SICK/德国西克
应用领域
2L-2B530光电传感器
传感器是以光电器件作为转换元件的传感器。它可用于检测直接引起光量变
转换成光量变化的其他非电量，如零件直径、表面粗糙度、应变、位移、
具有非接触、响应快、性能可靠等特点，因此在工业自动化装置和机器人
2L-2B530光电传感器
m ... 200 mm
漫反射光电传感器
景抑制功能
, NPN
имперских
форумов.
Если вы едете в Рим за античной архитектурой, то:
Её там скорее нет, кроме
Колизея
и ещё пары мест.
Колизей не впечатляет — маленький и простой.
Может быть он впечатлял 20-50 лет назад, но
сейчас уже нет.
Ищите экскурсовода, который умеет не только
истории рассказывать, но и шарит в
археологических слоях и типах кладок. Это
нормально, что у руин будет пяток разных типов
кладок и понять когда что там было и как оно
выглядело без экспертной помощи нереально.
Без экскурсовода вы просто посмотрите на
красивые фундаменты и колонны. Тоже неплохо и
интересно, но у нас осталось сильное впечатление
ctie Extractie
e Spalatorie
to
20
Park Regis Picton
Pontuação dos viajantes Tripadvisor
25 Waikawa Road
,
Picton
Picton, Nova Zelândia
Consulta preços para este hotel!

--

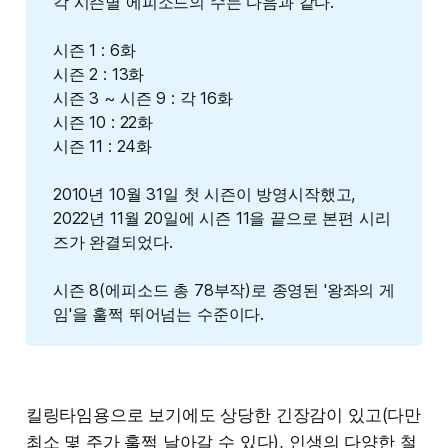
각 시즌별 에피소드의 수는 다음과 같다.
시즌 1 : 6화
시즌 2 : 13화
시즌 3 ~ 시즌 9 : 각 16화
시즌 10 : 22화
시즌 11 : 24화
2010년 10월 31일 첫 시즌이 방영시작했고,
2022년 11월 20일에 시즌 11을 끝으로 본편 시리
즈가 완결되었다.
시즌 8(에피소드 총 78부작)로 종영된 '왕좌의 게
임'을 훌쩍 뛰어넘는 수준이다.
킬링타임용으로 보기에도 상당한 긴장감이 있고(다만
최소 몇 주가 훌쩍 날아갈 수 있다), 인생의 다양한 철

---

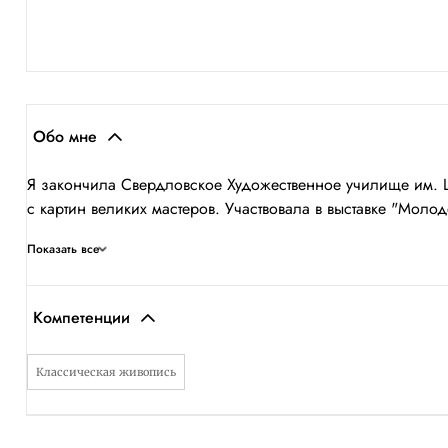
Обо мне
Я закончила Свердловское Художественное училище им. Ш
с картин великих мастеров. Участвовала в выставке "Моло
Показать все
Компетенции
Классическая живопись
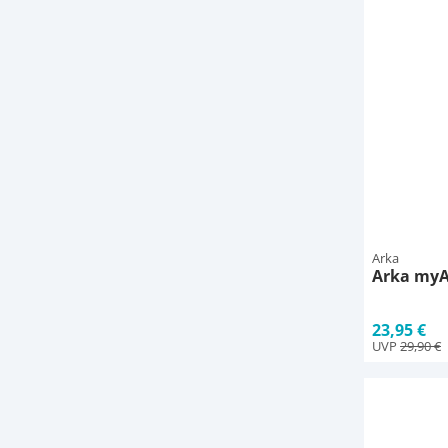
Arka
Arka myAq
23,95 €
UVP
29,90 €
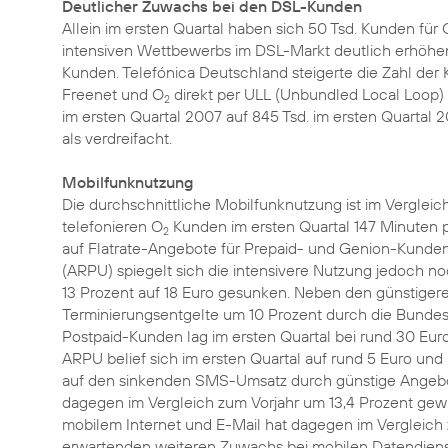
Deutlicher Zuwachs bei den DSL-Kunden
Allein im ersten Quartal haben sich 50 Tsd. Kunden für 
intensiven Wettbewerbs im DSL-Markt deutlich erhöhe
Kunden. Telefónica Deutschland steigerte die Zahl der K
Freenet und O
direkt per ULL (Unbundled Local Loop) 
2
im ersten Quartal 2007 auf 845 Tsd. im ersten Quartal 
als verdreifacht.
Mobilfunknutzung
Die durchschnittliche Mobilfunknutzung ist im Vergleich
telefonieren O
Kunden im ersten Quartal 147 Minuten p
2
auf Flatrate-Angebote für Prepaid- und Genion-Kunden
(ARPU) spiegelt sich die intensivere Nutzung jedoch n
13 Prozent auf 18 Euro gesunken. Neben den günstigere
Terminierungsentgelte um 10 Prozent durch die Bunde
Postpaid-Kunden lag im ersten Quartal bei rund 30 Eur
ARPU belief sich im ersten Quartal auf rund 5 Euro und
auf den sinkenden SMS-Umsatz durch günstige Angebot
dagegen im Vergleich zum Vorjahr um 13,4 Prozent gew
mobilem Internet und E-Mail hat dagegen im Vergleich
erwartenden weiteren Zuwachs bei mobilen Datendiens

_Task_.
Exactly as written above, retype the lines starting at the one holding "Компетенции" and ending at the one holding "erwartenden weiteren Zuwachs", both included, but not the pictures.

_Result for this exercise_.
Компетенции
Классическая живопись
Arka
Arka myAq
23,95 €
UVP
29,90 €
Deutlicher Zuwachs bei den DSL-Kunden
Allein im ersten Quartal haben sich 50 Tsd. Kunden für 
intensiven Wettbewerbs im DSL-Markt deutlich erhöhe
Kunden. Telefónica Deutschland steigerte die Zahl der K
Freenet und O
direkt per ULL (Unbundled Local Loop) 
2
im ersten Quartal 2007 auf 845 Tsd. im ersten Quartal 
als verdreifacht.
Mobilfunknutzung
Die durchschnittliche Mobilfunknutzung ist im Vergleich
telefonieren O
Kunden im ersten Quartal 147 Minuten p
2
auf Flatrate-Angebote für Prepaid- und Genion-Kunden
(ARPU) spiegelt sich die intensivere Nutzung jedoch n
13 Prozent auf 18 Euro gesunken. Neben den günstigere
Terminierungsentgelte um 10 Prozent durch die Bunde
Postpaid-Kunden lag im ersten Quartal bei rund 30 Eur
ARPU belief sich im ersten Quartal auf rund 5 Euro und
auf den sinkenden SMS-Umsatz durch günstige Angebot
dagegen im Vergleich zum Vorjahr um 13,4 Prozent gew
mobilem Internet und E-Mail hat dagegen im Vergleich
erwartenden weiteren Zuwachs bei mobilen Datendiens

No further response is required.